To Expand Upon My Point

Human Brain

Another blog post today. Lucky you.

I realized that I have been a bit vague about my new job and about my old job. Not everyone reading this knows the history or the journey. So I shall give a brief overview.

Before April of this year, I was working for Walmart in the Deli/Bakery Area. For the past three years plus. I first started in Deli where I would fry chicken, make rotisserie chicken and slice meat and cheese. I would wait on customers, serving them food. I would maintain the hot case and follow food safety standards. Then I learned to do the donuts and bread. The donuts come in frozen but we warm them up and glaze and ice them. Bread comes in as frozen dough which we bake and then package.

At first none of this was too bad. But then I began to hate it. Partly because of the monotony, partly because there was no real “purpose” behind doing the work, and partly because the demands and time constraints became more and more intense. I am only one person and can only, physically, do so much. What management was asking of one person was too much. It made me feel like a failure everyday. Even though I knew I was working to the best of my ability I wasn’t hitting the standards and I felt defeated.

Now add to this a schedule of 4am to 1 pm. Which meant I had to be up at 3 am. And because I need at least eight hours of sleep I was going to bed like 6 pm. I have alreay mentioned it takes me hours to fall asleep so I tried to go to bed early so I would actually get eight hours.

Now add to that winter dark and raging depression. Sometimes I would give up on the day as early as 4pm. The dark really gets me. And the cold in winter. So I had little time for a life. I had little inspiration to do any of the things I love to do. Crochet, write, bake, walk/run.

Then I was hired by Arthur Center in April.

Enivornment is so important to mental health. The change in schedule, the atomsphere of the job, the job itself, has made a huge difference.
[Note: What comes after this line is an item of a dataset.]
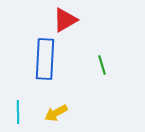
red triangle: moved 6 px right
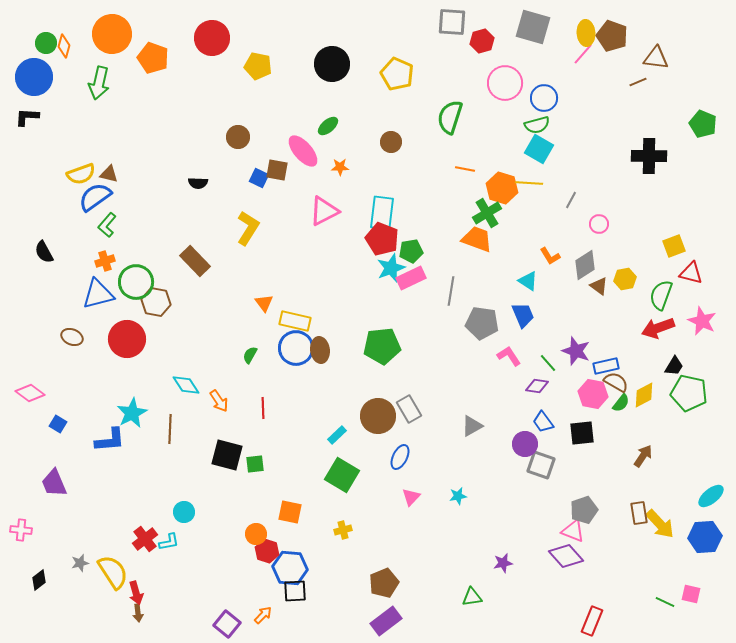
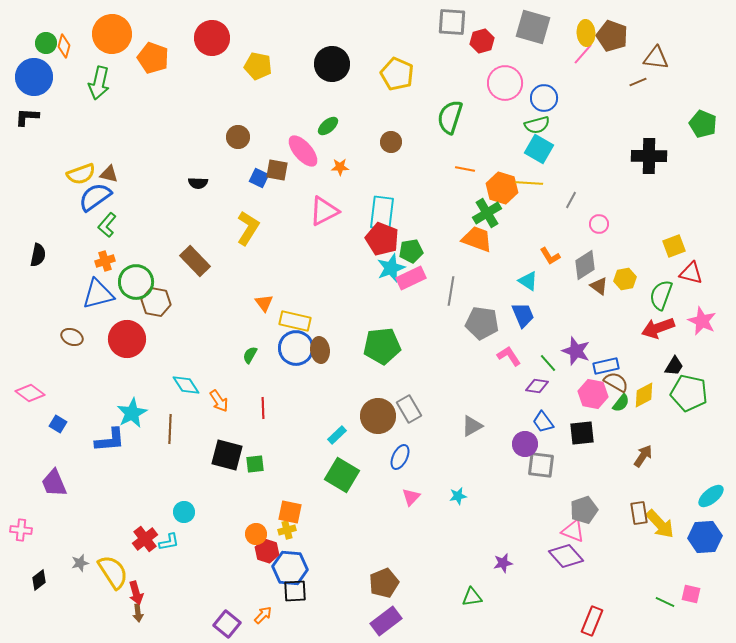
black semicircle at (44, 252): moved 6 px left, 3 px down; rotated 140 degrees counterclockwise
gray square at (541, 465): rotated 12 degrees counterclockwise
yellow cross at (343, 530): moved 56 px left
Now I work with a purpose. I help people who are struggling with mental illness reach their goals. I help people find the path of recovery. I get to use my lived experience to help them.

Now I work 8am to 4pm. And while I haven’t gotten a morning routine yet, I do go to bed later. I still struggle with falling asleep though so it is a bit earlier than I would really like.

I am beginning to find interest in things again. I am beginning to work on my writing, my crochet, my baking, my life.

This blog is part of the journey to a work/life balance. This blog is part of the journey to writing again and sharing my writings with the world.

The best part is I am gaining these coping skills now before the winter comes again. Before the depression comes again. And hopefully with coping skills in place it will not be as rough a time.

That’s the run down of where I am at and who I am working to be.